(Dataset section Opens)
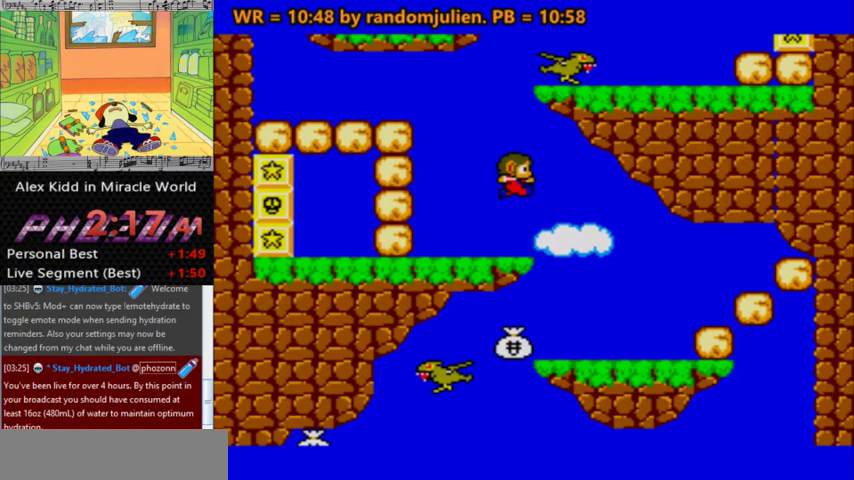
{"keys": [], "events": [[433, "a", "up"], [433, "right", "down"], [500, "right", "up"]]}
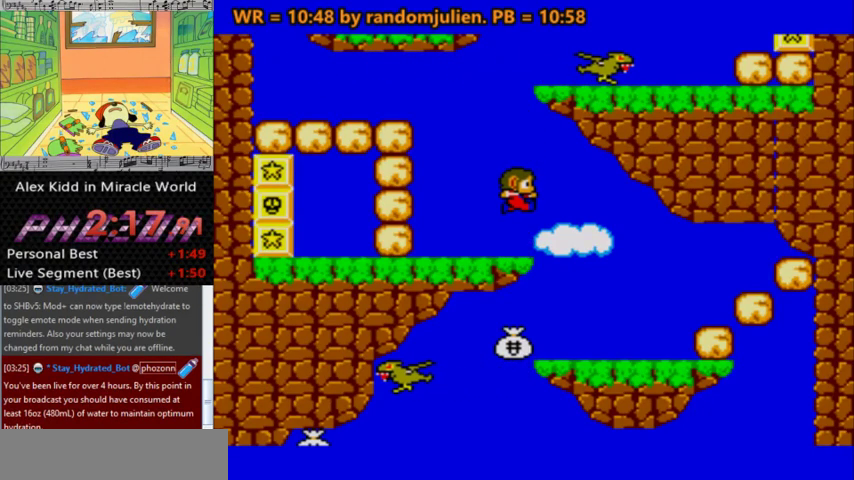
{"keys": ["a"], "events": [[333, "a", "down"]]}
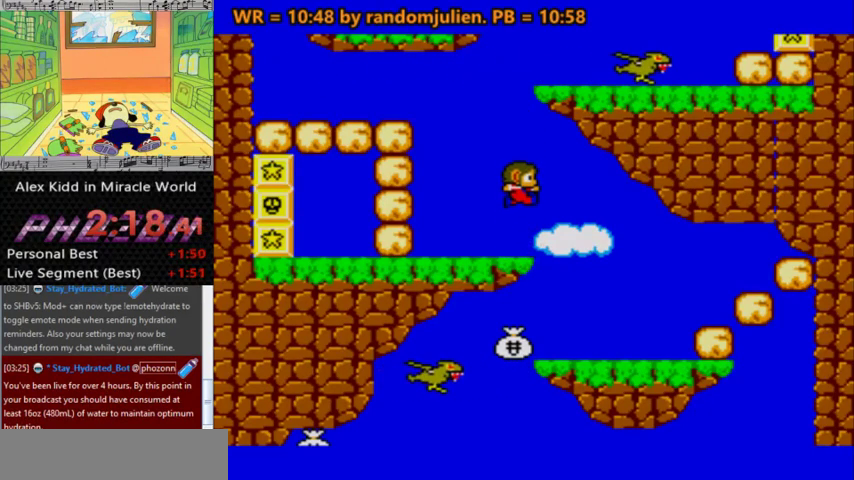
{"keys": [], "events": [[67, "left", "down"], [233, "left", "up"], [400, "a", "up"]]}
(Dataset section Closes)
> _What you have to do_
Everything in the data except the pictures must appear in your answer unchanged.

> _Answer below_
{"keys": [], "events": [[433, "a", "up"], [433, "right", "down"], [500, "right", "up"]]}
{"keys": ["a"], "events": [[333, "a", "down"]]}
{"keys": [], "events": [[67, "left", "down"], [233, "left", "up"], [400, "a", "up"]]}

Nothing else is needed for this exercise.